The Ukrainian government is watching with concern the massing of Russian troops on the Belarusian border, particularly in the small towns of Rečika and Zyabrovkae. On February 4, in the presence of Defense Minister Oleksiy Reznikov, the international press was invited to observe Kiev troops engaged in a series of exercises in the Chernobyl exclusion zone. It is precisely through here that, according to the Ukrainian command, the Russian army will try to pass in case of an invasion. The alternative would be to pass through Černihiv, but the modern four-lane highway that connects directly to the Belarusian border is controlled by Ukrainian armored vehicles, and resistance could slow the advance of Moscow’s troops.

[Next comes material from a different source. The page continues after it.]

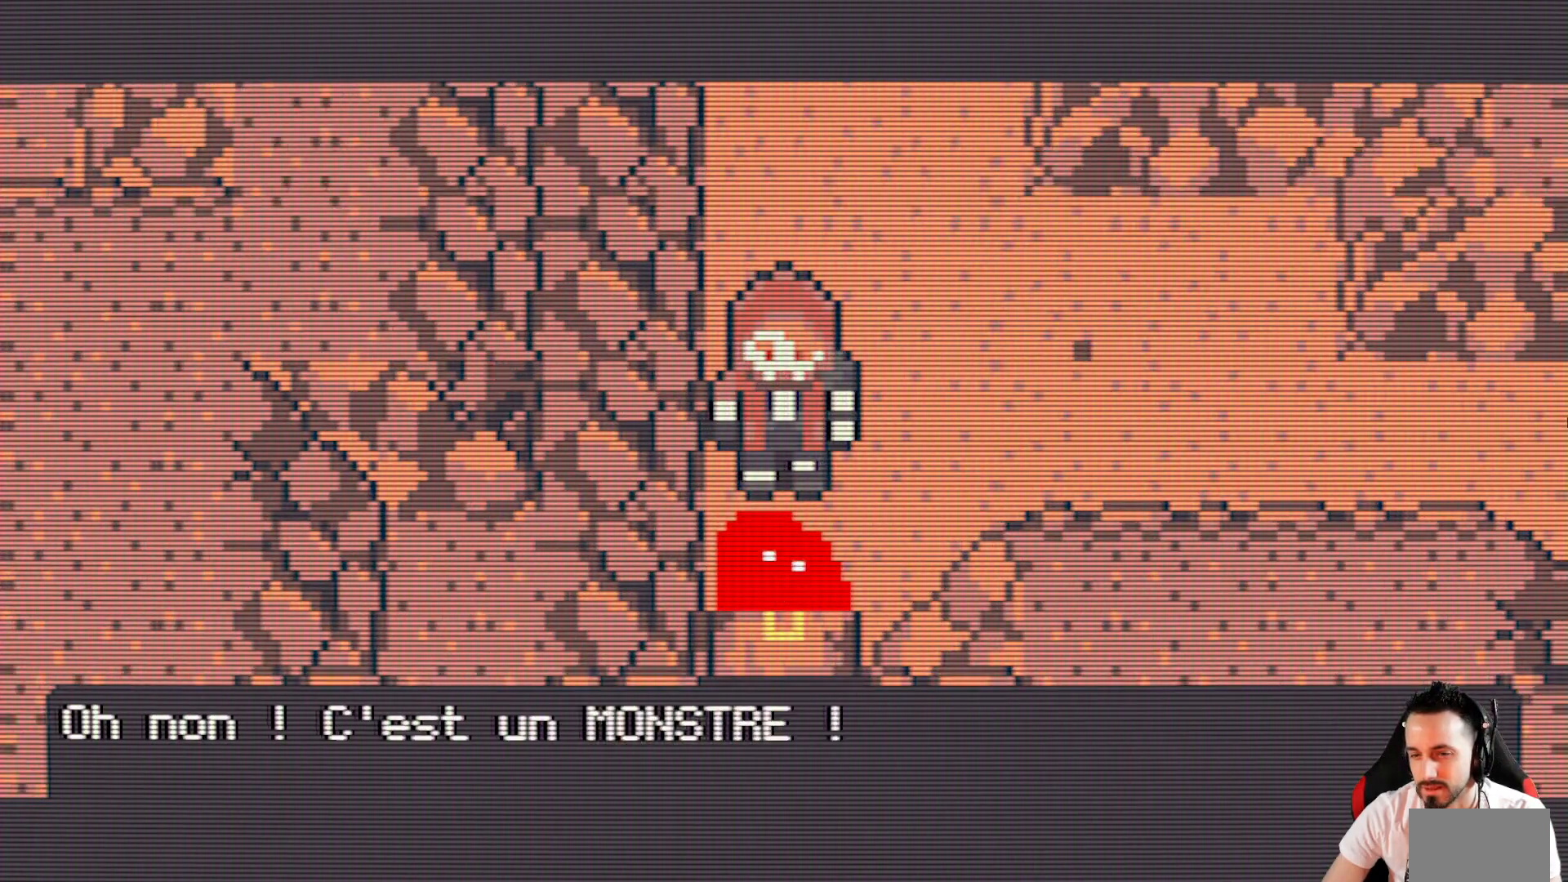
{"keys": [], "events": [[133, "space", "up"]]}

Here in Chernobyl, however, the Russians could play in familiar terrain: since 1986, the year of the nuclear accident at the Vladimir Lenin power plant, nothing has changed. The buildings, the roads, the shells of the vehicles used to extinguish the fire that broke out from reactor number 4, the bunkers, the bridges, the barracks, the basements, even the cemeteries located in the 2,600 square kilometers of the Exclusion Zone have remained exactly as they were in 1991, when, following the dissolution of the Soviet Union, Moscow withdrew its troops and its technicians, leaving to Ukraine the task of controlling a plant that had become an unbearable burden. The Russian command has the most accurate topographical maps of the area compared to anybody else in Ukraine.

Not even the radiation is a big obstacle: Statements from the Ukrainians that any Russian soldiers who enter the contaminated area would die of radiation poisoning are merely for propaganda effect, for the use and consumption of the press.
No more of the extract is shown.